### Task
Could you give back every record below exactly, leaving out the pictures?

### Materials provided
Segment Open

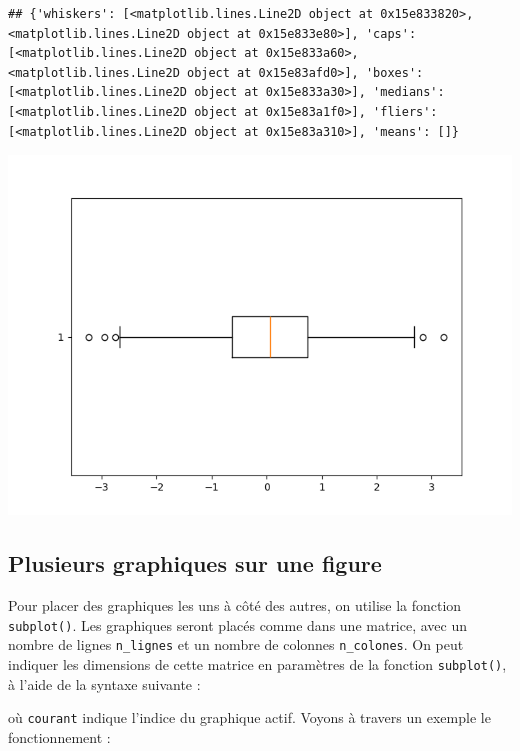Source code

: \documentclass[
  12pt,
]{book}
\numberwithin{equation}{section}
\numberwithin{countremarque}{section}
\begin{document}
\begin{lstlisting}
## {'whiskers': [<matplotlib.lines.Line2D object at 0x15e833820>, <matplotlib.lines.Line2D object at 0x15e833e80>], 'caps': [<matplotlib.lines.Line2D object at 0x15e833a60>, <matplotlib.lines.Line2D object at 0x15e83afd0>], 'boxes': [<matplotlib.lines.Line2D object at 0x15e833a30>], 'medians': [<matplotlib.lines.Line2D object at 0x15e83a1f0>], 'fliers': [<matplotlib.lines.Line2D object at 0x15e83a310>], 'means': []}
\end{lstlisting}

\begin{center}\includegraphics[width=9.03in]{figs/pyplot/boxplot_horizontal} \end{center}

\subsection{Plusieurs graphiques sur une figure}\label{plusieurs-graphiques-sur-une-figure}

Pour placer des graphiques les uns à côté des autres, on utilise la fonction \texttt{subplot()}. Les graphiques seront placés comme dans une matrice, avec un nombre de lignes \texttt{n\_lignes} et un nombre de colonnes \texttt{n\_colones}. On peut indiquer les dimensions de cette matrice en paramètres de la fonction \texttt{subplot()}, à l'aide de la syntaxe suivante :

où \texttt{courant} indique l'indice du graphique actif. Voyons à travers un exemple le fonctionnement :
\end{document}
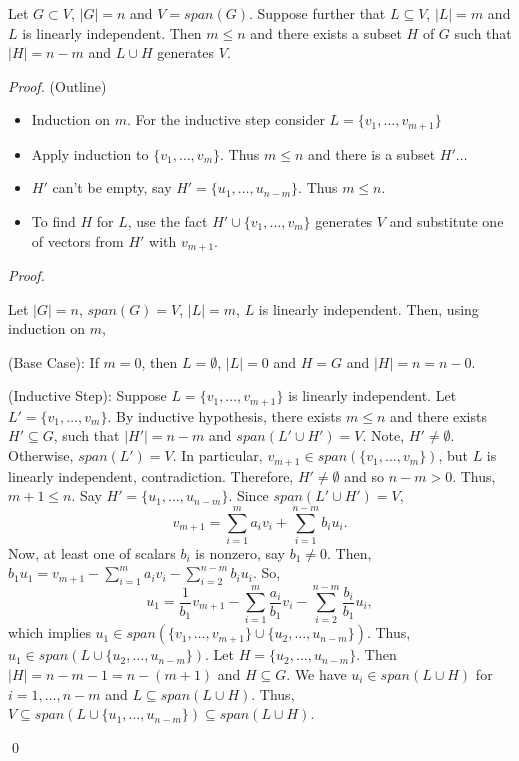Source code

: \documentclass[12pt]{article}
\newenvironment{theorem}[2][Theorem]{\begin{trivlist}
\item[\hskip \labelsep {\bfseries #1}\hskip \labelsep {\bfseries #2.}]}{\end{trivlist}}
\newenvironment{sol}
    {\emph{Proof.}
    }
    {
    \qed
    }
\begin{document}
\begin{theorem}{1.10}
Let $G \subset V$, $\left| G \right| = n$ and $V = span(G)$. Suppose further that $L \subseteq V$, $\left| L \right| = m$ and $L$ is linearly independent. Then $m \leq n$ and there exists a subset $H$ of $G$ such that $\left| H \right| = n - m$ and $L \cup H$ generates $V$.
\end{theorem}

\textit{Proof.} (Outline)
\begin{itemize}
    \item Induction on $m$. For the inductive step consider $L = \{v_1, \dots, v_{m+1}\}$
    \item Apply induction to $\{v_1, \dots, v_m\}$. Thus $m \leq n$ and there is a subset $H' \dots$
    \item $H'$ can't be empty, say $H' = \{u_1, \dots, u_{n-m}\}$. Thus $m \leq n$.
    \item To find $H$ for $L$, use the fact $H' \cup \{v_1, \dots, v_m\}$ generates $V$ and substitute one of vectors from $H'$ with $v_{m+1}$.
\end{itemize}

\begin{sol}
Let $|G| = n$, $span(G) = V$, $|L| = m$, $L$ is linearly independent. Then, using induction on $m$,

(Base Case): If $m = 0$, then $L = \emptyset$, $|L| = 0$ and $H = G$ and $|H| = n = n - 0$.

(Inductive Step): Suppose $L = \{v_1, \dots, v_{m + 1}\}$ is linearly independent. Let $L' = \{v_1, \dots, v_m\}$. By inductive hypothesis, there exists $m \leq n$ and there exists $H' \subseteq G$, such that $|H'| = n - m$ and $span(L' \cup H') = V$. Note, $H' \neq \emptyset$. Otherwise, $span(L') = V$. In particular, $v_{m + 1} \in span(\{v_1, \dots, v_m\})$, but $L$ is linearly independent, contradiction. Therefore, $H' \neq \emptyset$ and so $n - m > 0$. Thus, $m + 1 \leq n$. Say $H' = \{u_1, \dots, u_{n-m}\}$. Since $span(L' \cup H') = V$, $$v_{m+1} = \sum_{i = 1}^ma_iv_i + \sum_{i = 1}^{n - m}b_iu_i.$$ Now, at least one of scalars $b_i$ is nonzero, say $b_1 \neq 0$. Then, $b_1u_1 = v_{m+1} - \sum_{i = 1}^ma_iv_i - \sum_{i = 2}^{n - m}b_iu_i$. So, $$u_1 = \frac{1}{b_1}v_{m+1} - \sum_{i = 1}^m\frac{a_i}{b_1}v_i - \sum_{i = 2}^{n - m}\frac{b_i}{b_1}u_i,$$ which implies $u_1 \in span(\{v_1, \dots, v_{m+1}\} \cup \{u_2, \dots, u_{n - m}\})$. Thus, $u_1 \in span(L \cup \{u_2, \dots, u_{n - m}\})$. Let $H = \{u_2, \dots, u_{n - m}\}$. Then $|H| = n - m - 1 = n - (m + 1)$ and $H \subseteq G$. We have $u_i \in span(L \cup H)$ for $i = 1, \dots, n-m$ and $L \subseteq span(L \cup H)$. Thus, $V \subseteq span(L \cup \{u_1, \dots, u_{n - m}\}) \subseteq span(L \cup H)$.
\end{sol}
\end{document}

Segment Closed

### Expected answer
Source code

: \documentclass[
  12pt,
]{book}
\numberwithin{equation}{section}
\numberwithin{countremarque}{section}
\begin{document}
\begin{lstlisting}
## {'whiskers': [<matplotlib.lines.Line2D object at 0x15e833820>, <matplotlib.lines.Line2D object at 0x15e833e80>], 'caps': [<matplotlib.lines.Line2D object at 0x15e833a60>, <matplotlib.lines.Line2D object at 0x15e83afd0>], 'boxes': [<matplotlib.lines.Line2D object at 0x15e833a30>], 'medians': [<matplotlib.lines.Line2D object at 0x15e83a1f0>], 'fliers': [<matplotlib.lines.Line2D object at 0x15e83a310>], 'means': []}
\end{lstlisting}

\begin{center}\includegraphics[width=9.03in]{figs/pyplot/boxplot_horizontal} \end{center}

\subsection{Plusieurs graphiques sur une figure}\label{plusieurs-graphiques-sur-une-figure}

Pour placer des graphiques les uns à côté des autres, on utilise la fonction \texttt{subplot()}. Les graphiques seront placés comme dans une matrice, avec un nombre de lignes \texttt{n\_lignes} et un nombre de colonnes \texttt{n\_colones}. On peut indiquer les dimensions de cette matrice en paramètres de la fonction \texttt{subplot()}, à l'aide de la syntaxe suivante :

où \texttt{courant} indique l'indice du graphique actif. Voyons à travers un exemple le fonctionnement :
\end{document}
Source code

: \documentclass[12pt]{article}
\newenvironment{theorem}[2][Theorem]{\begin{trivlist}
\item[\hskip \labelsep {\bfseries #1}\hskip \labelsep {\bfseries #2.}]}{\end{trivlist}}
\newenvironment{sol}
    {\emph{Proof.}
    }
    {
    \qed
    }
\begin{document}
\begin{theorem}{1.10}
Let $G \subset V$, $\left| G \right| = n$ and $V = span(G)$. Suppose further that $L \subseteq V$, $\left| L \right| = m$ and $L$ is linearly independent. Then $m \leq n$ and there exists a subset $H$ of $G$ such that $\left| H \right| = n - m$ and $L \cup H$ generates $V$.
\end{theorem}

\textit{Proof.} (Outline)
\begin{itemize}
    \item Induction on $m$. For the inductive step consider $L = \{v_1, \dots, v_{m+1}\}$
    \item Apply induction to $\{v_1, \dots, v_m\}$. Thus $m \leq n$ and there is a subset $H' \dots$
    \item $H'$ can't be empty, say $H' = \{u_1, \dots, u_{n-m}\}$. Thus $m \leq n$.
    \item To find $H$ for $L$, use the fact $H' \cup \{v_1, \dots, v_m\}$ generates $V$ and substitute one of vectors from $H'$ with $v_{m+1}$.
\end{itemize}

\begin{sol}
Let $|G| = n$, $span(G) = V$, $|L| = m$, $L$ is linearly independent. Then, using induction on $m$,

(Base Case): If $m = 0$, then $L = \emptyset$, $|L| = 0$ and $H = G$ and $|H| = n = n - 0$.

(Inductive Step): Suppose $L = \{v_1, \dots, v_{m + 1}\}$ is linearly independent. Let $L' = \{v_1, \dots, v_m\}$. By inductive hypothesis, there exists $m \leq n$ and there exists $H' \subseteq G$, such that $|H'| = n - m$ and $span(L' \cup H') = V$. Note, $H' \neq \emptyset$. Otherwise, $span(L') = V$. In particular, $v_{m + 1} \in span(\{v_1, \dots, v_m\})$, but $L$ is linearly independent, contradiction. Therefore, $H' \neq \emptyset$ and so $n - m > 0$. Thus, $m + 1 \leq n$. Say $H' = \{u_1, \dots, u_{n-m}\}$. Since $span(L' \cup H') = V$, $$v_{m+1} = \sum_{i = 1}^ma_iv_i + \sum_{i = 1}^{n - m}b_iu_i.$$ Now, at least one of scalars $b_i$ is nonzero, say $b_1 \neq 0$. Then, $b_1u_1 = v_{m+1} - \sum_{i = 1}^ma_iv_i - \sum_{i = 2}^{n - m}b_iu_i$. So, $$u_1 = \frac{1}{b_1}v_{m+1} - \sum_{i = 1}^m\frac{a_i}{b_1}v_i - \sum_{i = 2}^{n - m}\frac{b_i}{b_1}u_i,$$ which implies $u_1 \in span(\{v_1, \dots, v_{m+1}\} \cup \{u_2, \dots, u_{n - m}\})$. Thus, $u_1 \in span(L \cup \{u_2, \dots, u_{n - m}\})$. Let $H = \{u_2, \dots, u_{n - m}\}$. Then $|H| = n - m - 1 = n - (m + 1)$ and $H \subseteq G$. We have $u_i \in span(L \cup H)$ for $i = 1, \dots, n-m$ and $L \subseteq span(L \cup H)$. Thus, $V \subseteq span(L \cup \{u_1, \dots, u_{n - m}\}) \subseteq span(L \cup H)$.
\end{sol}
\end{document}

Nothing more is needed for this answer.